Pierre Biémouret
- Date of birth: 11 April 1943
- Place of birth: Mas-d'Auvignon, German-occupied France
- Date of death: 23 November 2022 (aged 79)
- Place of death: Toulouse, France
- Height: 1.85 m (6 ft 1 in)

Rugby union career
- Position(s): Flanker

Senior career
- Years: Team / Apps / (Points)
- 1965–1972: SU Agen / ? / (?)
- 1972–1975: AS Fleurance / ? / (?)
- 1975–1978: SA Condom / ? / (?)

International career
- Years: Team / Apps / (Points)
- 1969–1973: France / 19 / (4)

= Pierre Biémouret =

French rugby union player (1943–2022)

Pierre Biémouret (11 April 1943 – 23 November 2022) was a French rugby union player who played as a flanker.

==Biography==
Biémouret worked as a farmer. From 1969 to 1973, he was a member of the French national team, playing his first match on 22 February 1969 against England. His last national team game came against Ireland on 14 April 1973. He played in two test matches in South Africa in 1971. He began his professional career with SU Agen in 1965, which won the French rugby union championship in 1966.

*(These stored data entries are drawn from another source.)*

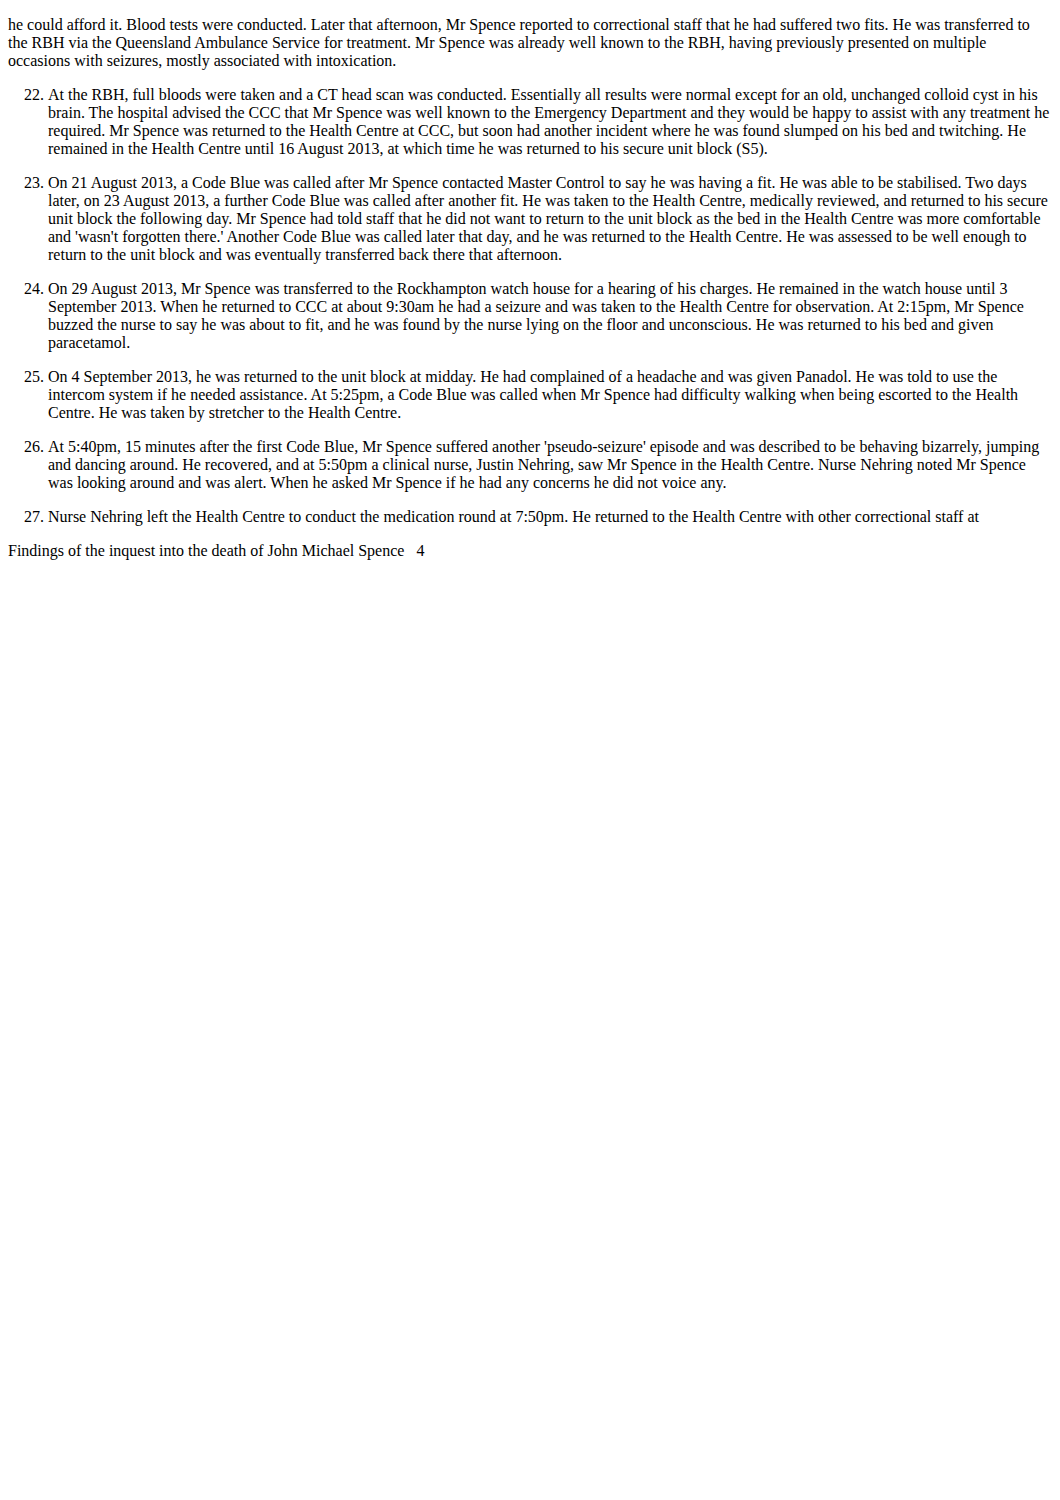he could afford it. Blood tests were conducted. Later that afternoon, Mr Spence reported to correctional staff that he had suffered two fits. He was transferred to the RBH via the Queensland Ambulance Service for treatment. Mr Spence was already well known to the RBH, having previously presented on multiple occasions with seizures, mostly associated with intoxication.
At the RBH, full bloods were taken and a CT head scan was conducted. Essentially all results were normal except for an old, unchanged colloid cyst in his brain. The hospital advised the CCC that Mr Spence was well known to the Emergency Department and they would be happy to assist with any treatment he required. Mr Spence was returned to the Health Centre at CCC, but soon had another incident where he was found slumped on his bed and twitching. He remained in the Health Centre until 16 August 2013, at which time he was returned to his secure unit block (S5).
On 21 August 2013, a Code Blue was called after Mr Spence contacted Master Control to say he was having a fit. He was able to be stabilised. Two days later, on 23 August 2013, a further Code Blue was called after another fit. He was taken to the Health Centre, medically reviewed, and returned to his secure unit block the following day. Mr Spence had told staff that he did not want to return to the unit block as the bed in the Health Centre was more comfortable and 'wasn't forgotten there.' Another Code Blue was called later that day, and he was returned to the Health Centre. He was assessed to be well enough to return to the unit block and was eventually transferred back there that afternoon.
On 29 August 2013, Mr Spence was transferred to the Rockhampton watch house for a hearing of his charges. He remained in the watch house until 3 September 2013. When he returned to CCC at about 9:30am he had a seizure and was taken to the Health Centre for observation. At 2:15pm, Mr Spence buzzed the nurse to say he was about to fit, and he was found by the nurse lying on the floor and unconscious. He was returned to his bed and given paracetamol.
On 4 September 2013, he was returned to the unit block at midday. He had complained of a headache and was given Panadol. He was told to use the intercom system if he needed assistance. At 5:25pm, a Code Blue was called when Mr Spence had difficulty walking when being escorted to the Health Centre. He was taken by stretcher to the Health Centre.
At 5:40pm, 15 minutes after the first Code Blue, Mr Spence suffered another 'pseudo-seizure' episode and was described to be behaving bizarrely, jumping and dancing around. He recovered, and at 5:50pm a clinical nurse, Justin Nehring, saw Mr Spence in the Health Centre. Nurse Nehring noted Mr Spence was looking around and was alert. When he asked Mr Spence if he had any concerns he did not voice any.
Nurse Nehring left the Health Centre to conduct the medication round at 7:50pm. He returned to the Health Centre with other correctional staff at
Findings of the inquest into the death of John Michael Spence 4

From 1972 to 1975, Biémouret played for AS Fleurance. He captained a game against South Africa during a tournament in France in 1974.

The following season, Biémouret became a player-coach for SA Condom, which won the Second Division in 1978. After winning this title, he retired from playing rugby. In the early 1990s, he coached the Italian team Parma F.C.

Biémouret's wife, Gisèle, served as a member of the French National Assembly from 2007 to 2022.

Pierre Biémouret died in Toulouse on 23 November 2022, at the age of 79.